Now run the interface in a cell. Note that, similarly to the previous case, while this also runs on a public URL, it will stop after killing the cell. To run this indefinitely, you need a 24/7 server.

In [18]:
demo.launch(debug=True)

* Running on local URL:  http://127.0.0.1:7860

To create a public link, set `share=True` in `launch()`.
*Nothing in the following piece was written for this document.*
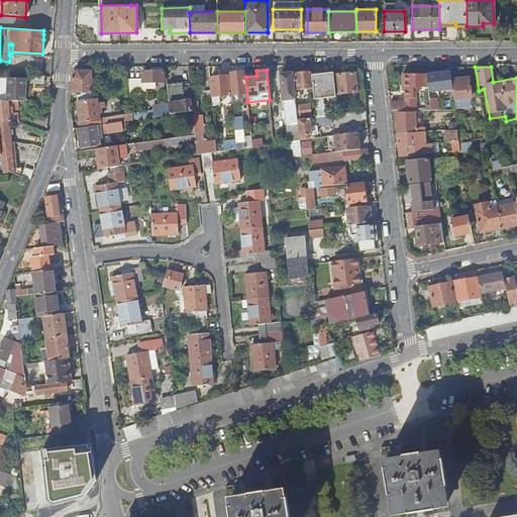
[(92,88),(92,71),(78,71),(72,77),(72,92),(91,93),(91,89),(95,89),(95,88),(92,88)]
Keyboard interruption in main thread... closing server.




### Define the Scoreboard

Finally, we're going to define a simple scoreboard, which allows us to check the aggregated score of all annotators, that is stored on your Google Drive. This may be achieved using a much simpler [interface](https://www.gradio.app/docs/interface) API, wrapping only one function with no state.


In [19]:
scoreboard = gr.Interface(
    fn=lambda: f"Global Score: {get_average_score()}",
    inputs=[],
    outputs=["text"],
    description="Click Generate to check global score!"
)

### Run Scoreboard

Run the function to check the global score. This should aggregate all of your sessions (and these on public URLs) and remain saved after shutting down the notebook.




In [20]:
scoreboard.launch(debug=True)

* Running on local URL:  http://127.0.0.1:7860

To create a public link, set `share=True` in `launch()`.


Using existing dataset file at: .gradio/flagged/dataset1.csv
Keyboard interruption in main thread... closing server.